GAESA, le conglomérat militaire qui a mis la main sur l’économie cubaine

Le 22 mai 2026

Un empire né de l’effondrement soviétique

GAESA — Grupo de Administración Empresarial S.A. — est le conglomérat militaire opaque qui contrôle entre 40 et 70 % de l’économie cubaine. Fondé dans les années 1990 au lendemain de l’effondrement de l’Union soviétique, il constituait alors le plan de survie économique des Forces armées révolutionnaires. Trois décennies plus tard, cet empire tentaculaire s’est rendu maître des secteurs les plus lucratifs de l’île : tourisme, banque, commerce de détail et transferts de fonds.

Un patrimoine colossal, une opacité totale

Des documents confidentiels révèlent que GAESA détiendrait un patrimoine estimé à 18 milliards de dollars, dont d’importantes réserves en devises dissimulées dans des comptes offshore. Le conglomérat regroupe plusieurs filiales stratégiques : Gaviota, qui gère les hôtels les plus prisés de l’île et l’essentiel de l’industrie touristique ; CIMEX et TRD Caribe, qui contrôlent supermarchés et commerce de gros ; FINCIMEX, chargé des transferts internationaux ; et le Banco Financiero Internacional. GAESA est totalement exempt de contrôle : ni la Banque centrale cubaine ni le Bureau du contrôleur général n’ont accès à ses comptes. La structure fonctionne ainsi comme une machine d’extraction privée au profit des élites militaires, en dehors de toute obligation fiscale en devises étrangères, laissant selon les analystes quelque 40 % du PIB cubain hors de tout cadre de consolidation budgétaire.

L’empreinte panaméenne et les sociétés-écrans

Pour contourner l’embargo américain et dissimuler ses capitaux, GAESA s’appuie sur un réseau de sociétés offshore, avec Panama comme plaque tournante stratégique. Les bras majeurs du conglomérat — dont Corporación CIMEX S.A. et FINCIMEX — ont été directement enregistrés dans ce pays. Les révélations des Panama Papers avaient déjà mis en lumière comment des entités liées à l’État cubain avaient eu recours à des cabinets d’avocats panaméens, ainsi qu’à des intermédiaires suisses, pour dissimuler la propriété militaire de sociétés de commerce, de transport maritime et d’exportation.

L’empire reste dans la famille Castro

Jusqu’à sa mort en juillet 2022, GAESA était dirigé par Luis Alberto Rodríguez López-Calleja, ancien gendre de Raúl Castro. Depuis lors, son fils Raúl Guillermo Rodríguez Castro — petit-fils de Raúl Castro et chef de sa garde rapprochée, surnommé « El Cangrejo » (Le Crabe) — est apparu comme un acteur incontournable, maintenant l’empire fermement dans les mains de la famille. Cette continuité dynastique illustre le degré de fusion entre pouvoir politique, militaire et économique à Cuba.

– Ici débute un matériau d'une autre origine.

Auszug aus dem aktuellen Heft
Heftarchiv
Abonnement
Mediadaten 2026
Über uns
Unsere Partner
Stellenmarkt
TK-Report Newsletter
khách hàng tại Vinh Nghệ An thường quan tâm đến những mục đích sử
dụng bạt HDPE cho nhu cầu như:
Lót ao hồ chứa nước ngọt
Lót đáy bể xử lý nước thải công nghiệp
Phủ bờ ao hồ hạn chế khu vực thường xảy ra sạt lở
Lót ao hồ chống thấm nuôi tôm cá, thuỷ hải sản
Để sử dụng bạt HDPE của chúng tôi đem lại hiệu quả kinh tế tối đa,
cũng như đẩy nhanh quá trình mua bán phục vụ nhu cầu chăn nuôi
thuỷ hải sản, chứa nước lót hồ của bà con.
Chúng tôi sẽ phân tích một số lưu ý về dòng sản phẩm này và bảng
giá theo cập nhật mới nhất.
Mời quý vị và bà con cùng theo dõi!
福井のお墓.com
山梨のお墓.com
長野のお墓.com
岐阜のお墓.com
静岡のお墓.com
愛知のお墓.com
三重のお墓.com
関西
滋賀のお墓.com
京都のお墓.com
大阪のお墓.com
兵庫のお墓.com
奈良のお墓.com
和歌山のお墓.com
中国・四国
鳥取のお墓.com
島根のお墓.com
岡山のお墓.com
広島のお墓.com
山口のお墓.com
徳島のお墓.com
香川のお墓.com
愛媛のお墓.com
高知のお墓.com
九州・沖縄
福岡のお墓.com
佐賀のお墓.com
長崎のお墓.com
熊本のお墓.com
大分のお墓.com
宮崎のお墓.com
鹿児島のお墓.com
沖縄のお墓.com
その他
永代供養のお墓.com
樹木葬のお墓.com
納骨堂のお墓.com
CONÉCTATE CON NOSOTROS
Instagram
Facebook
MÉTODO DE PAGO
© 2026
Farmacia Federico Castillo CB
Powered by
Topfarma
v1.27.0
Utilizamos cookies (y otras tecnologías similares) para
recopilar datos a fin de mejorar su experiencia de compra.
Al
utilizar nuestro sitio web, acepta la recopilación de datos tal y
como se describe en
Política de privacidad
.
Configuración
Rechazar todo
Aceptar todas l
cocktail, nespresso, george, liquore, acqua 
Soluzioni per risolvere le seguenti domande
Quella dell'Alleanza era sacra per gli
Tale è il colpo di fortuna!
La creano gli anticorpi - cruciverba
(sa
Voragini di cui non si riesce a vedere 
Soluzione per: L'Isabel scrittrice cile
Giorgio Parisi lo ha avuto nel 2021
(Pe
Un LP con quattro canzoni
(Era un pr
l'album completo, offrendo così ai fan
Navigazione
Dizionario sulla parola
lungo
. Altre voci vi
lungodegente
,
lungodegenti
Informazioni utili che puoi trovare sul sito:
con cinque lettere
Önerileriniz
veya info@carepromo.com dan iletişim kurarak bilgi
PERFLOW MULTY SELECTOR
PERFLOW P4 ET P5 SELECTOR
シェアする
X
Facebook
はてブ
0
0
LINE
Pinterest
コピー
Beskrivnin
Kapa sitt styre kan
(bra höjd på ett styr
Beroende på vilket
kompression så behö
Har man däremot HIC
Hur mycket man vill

Sanctions américaines et pression internationale

L’attention internationale sur GAESA s’est considérablement intensifiée depuis la mise au jour de ses réserves colossales, accumulées tandis que la population civile fait face à des pénuries sévères. Washington a élargi ses sanctions ciblées pour isoler les partenaires internationaux encore actifs du conglomérat, qui est désormais au cœur de la politique américaine vis-à-vis de Cuba. L’inculpation récente de Raúl Castro aux États-Unis s’inscrit dans cette même stratégie de pression maximale sur le système militaro-économique que GAESA incarne.